As recently as 2002, the number of students applying to and enrolling in American medical schools appeared to be in a freefall, having dipped sharply, from highs in the mid-1990s, amid concerns about a glut of physicians. But with at least some experts now predicting a significant shortfall of doctors in the years ahead, medical schools are expanding their enrollments and students are flooding the institutions with applications to fill the seats, according to an annual look at medical school admissions by the Association of American Medical Colleges.
The number of first-year students enrolling at the nation's 126 medical schools this fall grew to a record 17,759, an increase of 2.3 percent and at least the fifth straight year in which that number ticked up.
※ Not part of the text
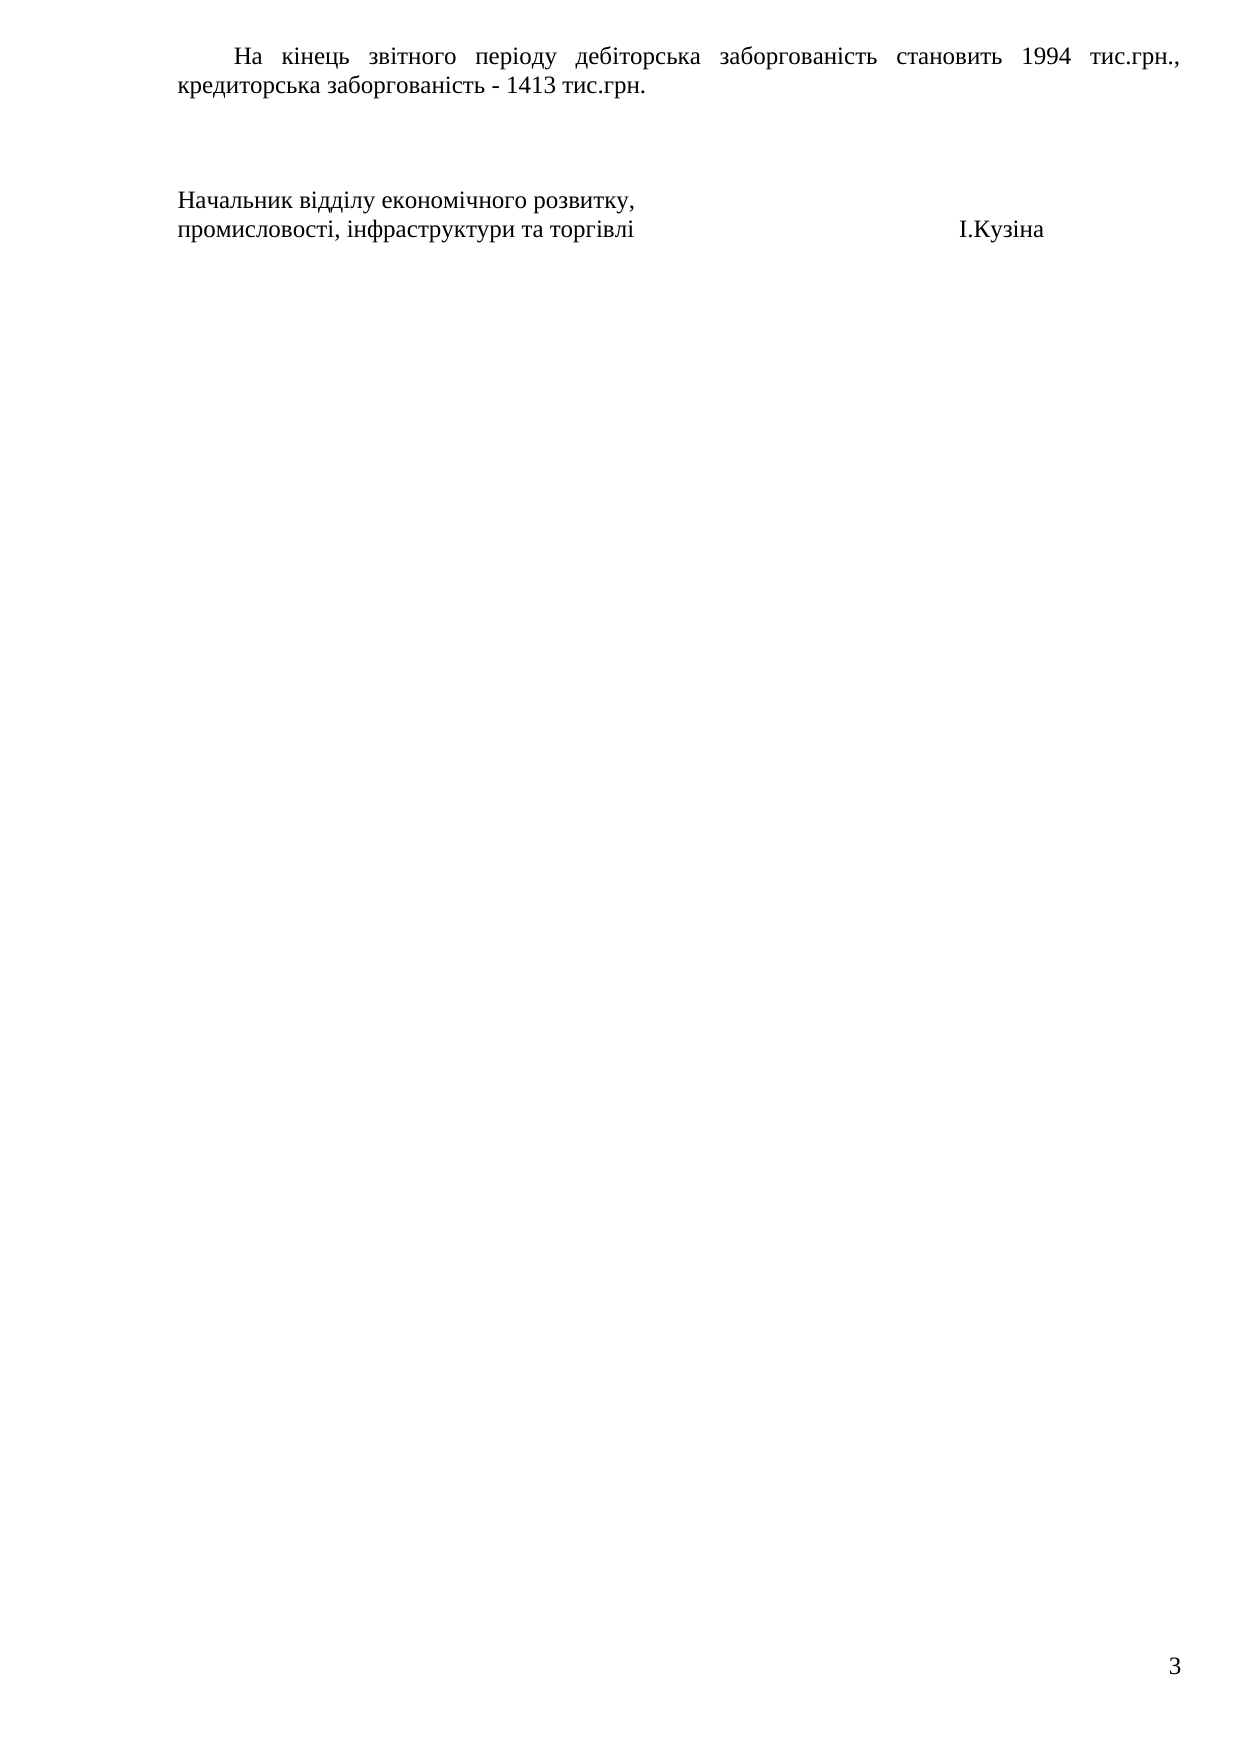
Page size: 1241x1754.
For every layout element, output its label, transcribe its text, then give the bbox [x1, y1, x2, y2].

And the number of applicants grew by 8.2 percent, to 42,315, the highest total since 1997. Nearly 32,000 of those applicants were applying for the first time, a record high.
The growth in applicants and enrollments come at a time when the medical college association and some other experts are calling for significant increases in the number of American doctors, citing what they predict will be a significant shortage of well-trained medical professionals (the view that the country faces a shortage of doctors is not uniformly shared).
The AAMC has called for a 30 percent increase in medical school enrollments by 2015 through expanded enrollments at existing schools and the creation of new ones, and while association officials said this year's overall increase probably would not put them on pace to reach that goal, they said they were heartened by the fact that 11 institutions had boosted their enrollments by at least 10 percent. The College of Medicine at the Texas A&M University System's Health Science Center added 20 first-year students to its 2006 total of 85, an increase of 23.5 percent, and the Michigan State University College of Human Medicine (a 47.2 percent increase) and the University of Arizona College of Medicine (21.8 percent) both grew sharply by adding campuses -- Michigan State in Grand Rapids and Arizona in Phoenix.
And as if to underscore the point, Hofstra University announced Tuesday that it was teaming up with a major local hospital, North Shore-Long Island Jewish Health System, to create a new medical school at Hofstra. AAMC's president, Darrell G. Kirch, said that six medical schools were awaiting full accreditation and that numerous others were in various stages of planning.
"We're pleased to see our schools taking [our] advice to heart," Kirch said.
Kirch said he and other AAMC officials were gratified not just by the enrollment growth, but by the fact that it was resulting in a medical student body that is both more academically accomplished and more ethnically and racially diverse. Fewer than 45 percent of 2007 applicants to American medical schools were admitted, a figure that has declined steadily from the low 50s at the start of this decade. Enrolled students this fall had an average MCAT score of 28 and average college grade point average of 3.5, Kirch said, "credentials that are the strongest we've ever seen."
The number of enrollees from underrepresented minority groups was higher than ever before, and Kirch specifically noted a 5.3 percent increase over 2006 in the number of black male students who enrolled. Black applicants were less likely to be admitted to the medical colleges than were members of other racial groups -- they were admitted at a rate of 38.4 percent, while Asian, Hispanic and white applicants all hovered around the overall average of 44.6 percent.